==== Provided data ====
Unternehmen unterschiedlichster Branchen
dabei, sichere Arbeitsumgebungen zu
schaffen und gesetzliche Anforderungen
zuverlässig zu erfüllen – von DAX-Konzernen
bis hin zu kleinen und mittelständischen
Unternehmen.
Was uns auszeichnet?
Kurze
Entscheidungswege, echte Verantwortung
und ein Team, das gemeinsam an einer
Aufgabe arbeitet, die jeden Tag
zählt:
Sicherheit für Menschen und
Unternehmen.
====
==== Provided data ====
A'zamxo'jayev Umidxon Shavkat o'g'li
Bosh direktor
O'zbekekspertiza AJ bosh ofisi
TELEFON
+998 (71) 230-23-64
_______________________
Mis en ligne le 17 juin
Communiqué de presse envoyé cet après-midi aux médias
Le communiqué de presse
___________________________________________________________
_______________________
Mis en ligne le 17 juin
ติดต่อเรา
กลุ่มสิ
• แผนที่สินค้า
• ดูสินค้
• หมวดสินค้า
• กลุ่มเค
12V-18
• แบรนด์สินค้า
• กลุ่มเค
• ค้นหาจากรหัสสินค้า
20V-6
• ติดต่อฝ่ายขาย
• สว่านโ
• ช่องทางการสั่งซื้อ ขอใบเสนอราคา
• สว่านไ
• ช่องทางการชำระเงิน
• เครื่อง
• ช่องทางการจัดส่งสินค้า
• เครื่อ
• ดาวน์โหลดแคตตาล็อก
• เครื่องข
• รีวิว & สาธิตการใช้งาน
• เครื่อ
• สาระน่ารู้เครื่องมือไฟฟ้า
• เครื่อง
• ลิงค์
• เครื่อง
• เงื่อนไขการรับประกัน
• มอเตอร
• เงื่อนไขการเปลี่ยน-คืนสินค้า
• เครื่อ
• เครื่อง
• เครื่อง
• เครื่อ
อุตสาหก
====
## Activity
Turn the lines into a numbered list with blank lines left out, starting at the line that contains "Unternehmen unterschiedlichster Branchen" and stopping after the line that contains "Aufgabe arbeitet, die jeden Tag".

## Answer section
1. Unternehmen unterschiedlichster Branchen
2. dabei, sichere Arbeitsumgebungen zu
3. schaffen und gesetzliche Anforderungen
4. zuverlässig zu erfüllen – von DAX-Konzernen
5. bis hin zu kleinen und mittelständischen
6. Unternehmen.
7. Was uns auszeichnet?
8. Kurze
9. Entscheidungswege, echte Verantwortung
10. und ein Team, das gemeinsam an einer
11. Aufgabe arbeitet, die jeden Tag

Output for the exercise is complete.